- Work order -
In the listing that follows, how many lines contain the string "Crystocraft"? Provide only the number.

- Data extracts -
========================================
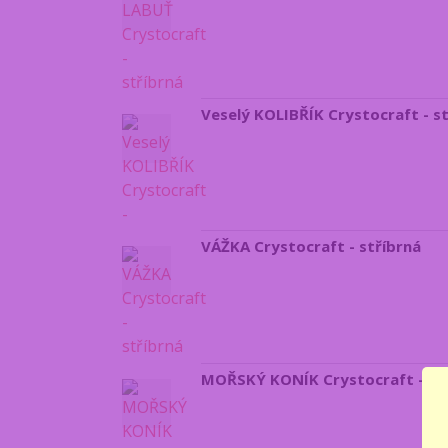
Veselý KOLIBŘÍK Crystocraft - s
VÁŽKA Crystocraft - stříbrná
MOŘSKÝ KONÍK Crystocraft - st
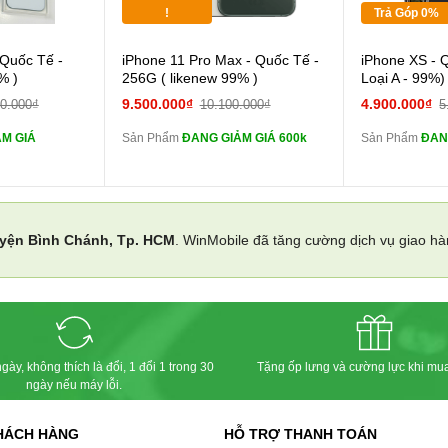
Tặng
Tặng
!
Trả Góp 0%
 lực 10D full
Cường lực 10D full
 Quốc Tế -
iPhone 11 Pro Max - Quốc Tế -
iPhone XS - 
màn
màn
% )
256G ( likenew 99% )
Loại A - 99%)
ghe iPhone 6S
tai nghe iPhone 6S
9.500.000₫
4.900.000₫
00.000₫
10.100.000₫
5
zin
zin
M GIÁ
Sản Phẩm
ĐANG GIẢM GIÁ 600k
Sản Phẩm
ĐAN
ghe iPhone X
tai nghe iPhone X
zin
zin
áp ZIN
Đổi Sạc Cáp ZIN
Đổi 
yện Bình Chánh, Tp. HCM
. WinMobile đã tăng cường dịch vụ giao h
 dự phòng và
Pin dự phòng và
các Phụ Kiện Khác
các Phụ Kiện
gày, không thích là đổi, 1 đổi 1 trong 30
Tặng ốp lưng và cường lực khi mu
ngày nếu máy lỗi.
HÁCH HÀNG
HỖ TRỢ THANH TOÁN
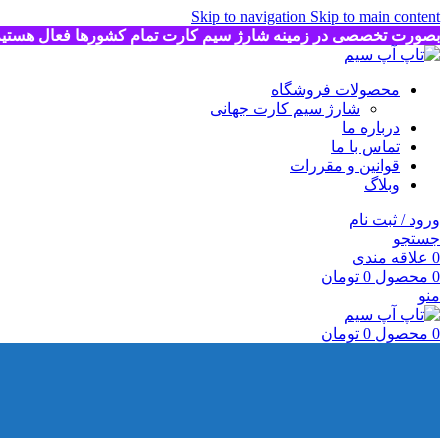
Skip to navigation
Skip to main content
بصورت تخصصی در زمینه شارژ سیم کارت تمام کشورها فعال هستی
محصولات فروشگاه
شارژ سیم کارت جهانی
درباره ما
تماس با ما
قوانین و مقررات
وبلاگ
ورود / ثبت نام
جستجو
0
علاقه مندی
0
محصول
0
تومان
منو
0
محصول
0
تومان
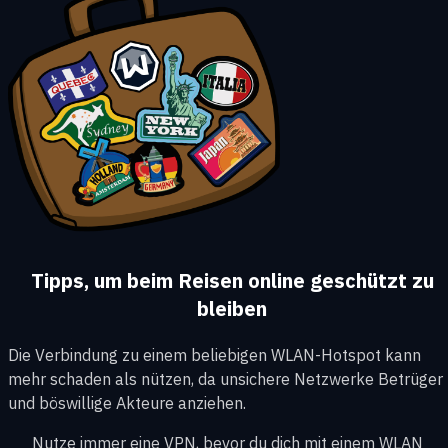
Tipps, um beim Reisen online geschützt zu
bleiben
Die Verbindung zu einem beliebigen WLAN-Hotspot kann
mehr schaden als nützen, da unsichere Netzwerke Betrüger
und böswillige Akteure anziehen.
Nutze immer eine VPN, bevor du dich mit einem WLAN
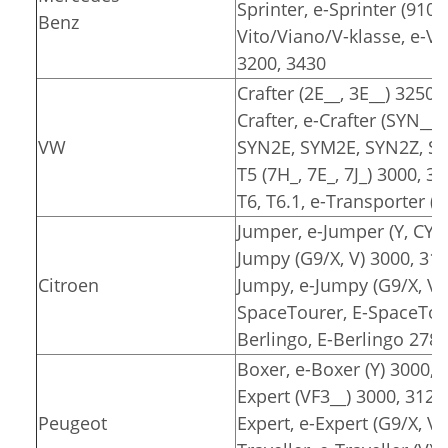
Sprinter, e-Sprinter (910)
Benz
Vito/Viano/V-klasse, e-Vit
3200, 3430
Crafter (2E__, 3E__) 3250,
Crafter, e-Crafter (SYN__
VW
SYN2E, SYM2E, SYN2Z, SY
T5 (7H_, 7E_, 7J_) 3000, 3
T6, T6.1, e-Transporter (7
Jumper, e-Jumper (Y, CY) 
Jumpy (G9/X, V) 3000, 31
Citroen
Jumpy, e-Jumpy (G9/X, V)
SpaceTourer, E-SpaceTour
Berlingo, E-Berlingo 2785
Boxer, e-Boxer (Y) 3000, 
Expert (VF3__) 3000, 3122
Peugeot
Expert, e-Expert (G9/X, V)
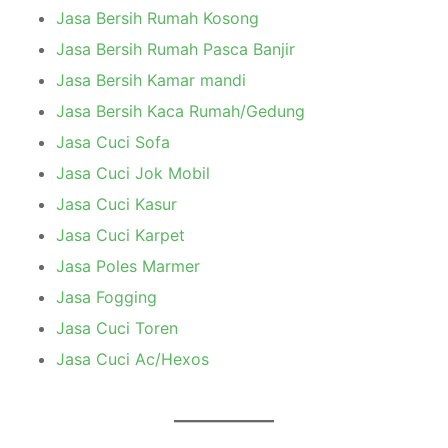
Jasa Bersih Rumah Kosong
Jasa Bersih Rumah Pasca Banjir
Jasa Bersih Kamar mandi
Jasa Bersih Kaca Rumah/Gedung
Jasa Cuci Sofa
Jasa Cuci Jok Mobil
Jasa Cuci Kasur
Jasa Cuci Karpet
Jasa Poles Marmer
Jasa Fogging
Jasa Cuci Toren
Jasa Cuci Ac/Hexos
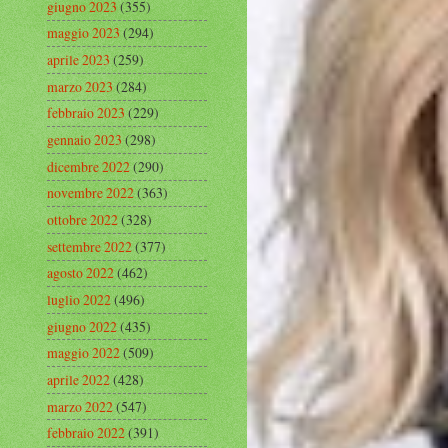
giugno 2023
(355)
maggio 2023
(294)
aprile 2023
(259)
marzo 2023
(284)
febbraio 2023
(229)
gennaio 2023
(298)
dicembre 2022
(290)
novembre 2022
(363)
ottobre 2022
(328)
settembre 2022
(377)
agosto 2022
(462)
luglio 2022
(496)
giugno 2022
(435)
maggio 2022
(509)
aprile 2022
(428)
marzo 2022
(547)
febbraio 2022
(391)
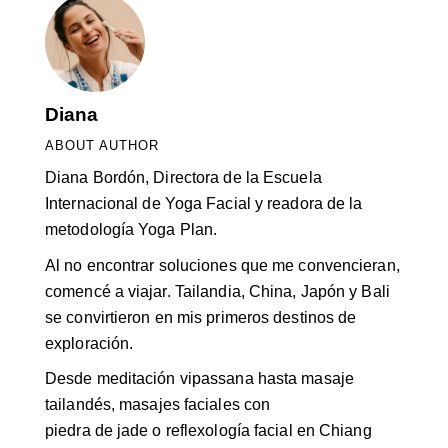
Diana
ABOUT AUTHOR
Diana Bordón, Directora de la Escuela
Internacional de Yoga Facial y readora de la
metodología Yoga Plan.
Al no encontrar soluciones que me convencieran,
comencé a viajar. Tailandia, China, Japón y Bali
se convirtieron en mis primeros destinos de
exploración.
Desde meditación vipassana hasta masaje
tailandés, masajes faciales con
piedra de jade o reflexología facial en Chiang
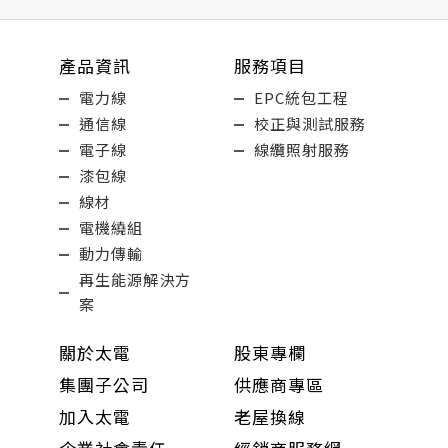
產品資訊
服務項目
電力線
EPC統包工程
通信線
校正與測試服務
電子線
線纜照射服務
漆包線
線材
電機繞組
動力傳輸
再生能源解決方
案
關於太電
股東專欄
集團子公司
供應商專區
加入太電
老屋換線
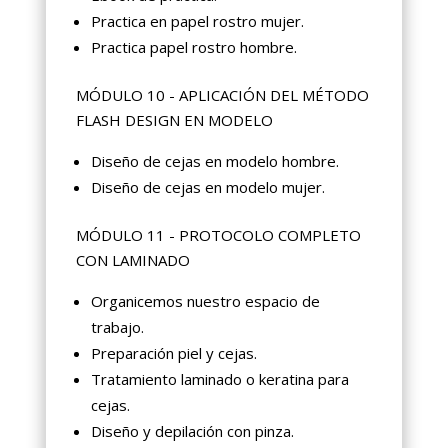
Practica en papel rostro mujer.
Practica papel rostro hombre.
MÓDULO 10 - APLICACIÓN DEL MÉTODO
FLASH DESIGN EN MODELO
Diseño de cejas en modelo hombre.
Diseño de cejas en modelo mujer.
MÓDULO 11 - PROTOCOLO COMPLETO
CON LAMINADO
Organicemos nuestro espacio de
trabajo.
Preparación piel y cejas.
Tratamiento laminado o keratina para
cejas.
Diseño y depilación con pinza.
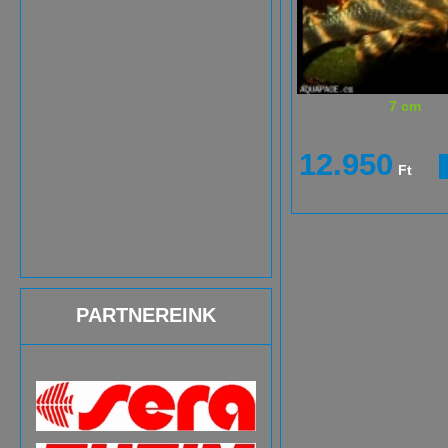
7 cm
12.950
Ft
PARTNEREINK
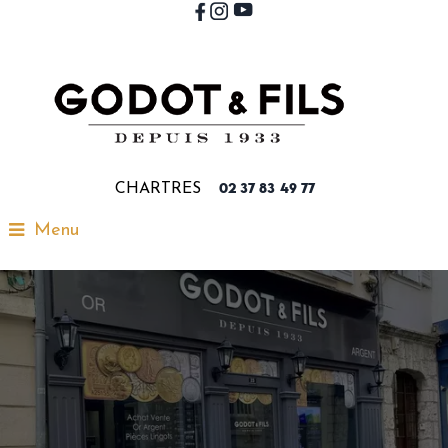
CHARTRES
02 37 83 49 77
Menu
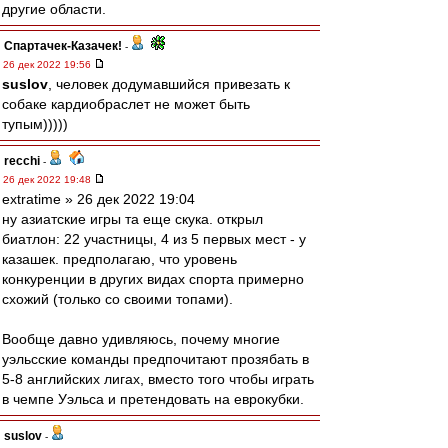
другие области.
Спартачек-Казачек!
-
26 дек 2022 19:56
suslov
, человек додумавшийся привезать к
собаке кардиобраслет не может быть
тупым)))))
recchi
-
26 дек 2022 19:48
extratime » 26 дек 2022 19:04
ну азиатские игры та еще скука. открыл
биатлон: 22 участницы, 4 из 5 первых мест - у
казашек. предполагаю, что уровень
конкуренции в других видах спорта примерно
схожий (только со своими топами).
Вообще давно удивляюсь, почему многие
уэльсские команды предпочитают прозябать в
5-8 английских лигах, вместо того чтобы играть
в чемпе Уэльса и претендовать на еврокубки.
suslov
-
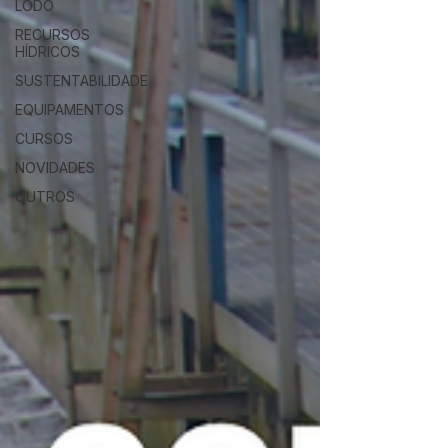
LODO
RECURSOS
HÍDRICOS
SUSTENTABILIDADE
EQUIPAMENTOS
CURSOS
NOVIDADES
OUTROS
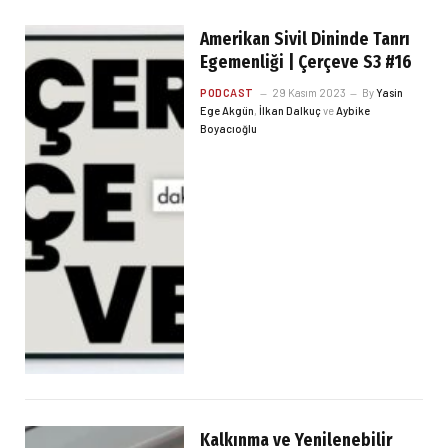
Amerikan Sivil Dininde Tanrı
Egemenliği | Çerçeve S3 #16
PODCAST
29 Kasım 2023
By
Yasin
Ege Akgün
,
İlkan Dalkuç
ve
Aybike
Boyacıoğlu
Kalkınma ve Yenilenebilir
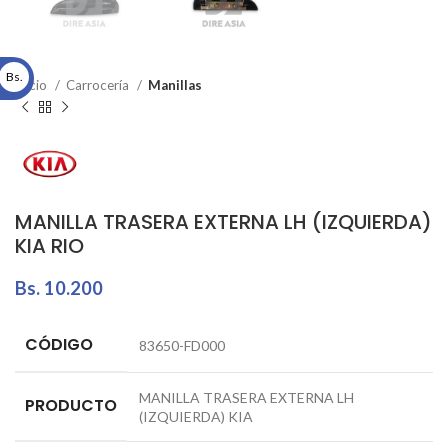
Bs.
Inicio
Carrocería
Manillas
MANILLA TRASERA EXTERNA LH (IZQUIERDA)
KIA RIO
Bs.
10.200
CÓDIGO
83650-FD000
MANILLA TRASERA EXTERNA LH
PRODUCTO
(IZQUIERDA) KIA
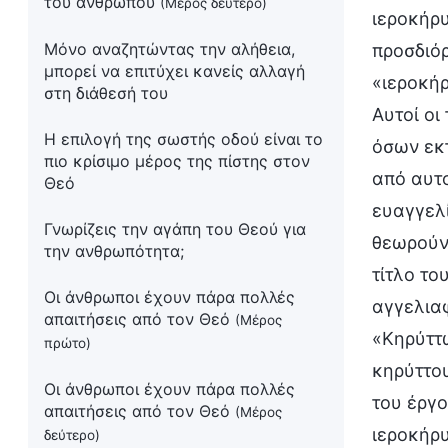
του ανθρώπου
(Μέρος δεύτερο)
Μόνο αναζητώντας την αλήθεια,
μπορεί να επιτύχει κανείς αλλαγή
στη διάθεσή του
Η επιλογή της σωστής οδού είναι το
πιο κρίσιμο μέρος της πίστης στον
Θεό
Γνωρίζεις την αγάπη του Θεού για
την ανθρωπότητα;
Οι άνθρωποι έχουν πάρα πολλές
απαιτήσεις από τον Θεό
(Μέρος
πρώτο)
Οι άνθρωποι έχουν πάρα πολλές
απαιτήσεις από τον Θεό
(Μέρος
δεύτερο)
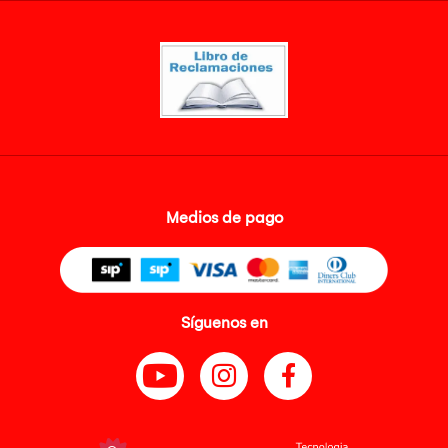
Medios de pago
Síguenos en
========================================
- Reply to the task -
3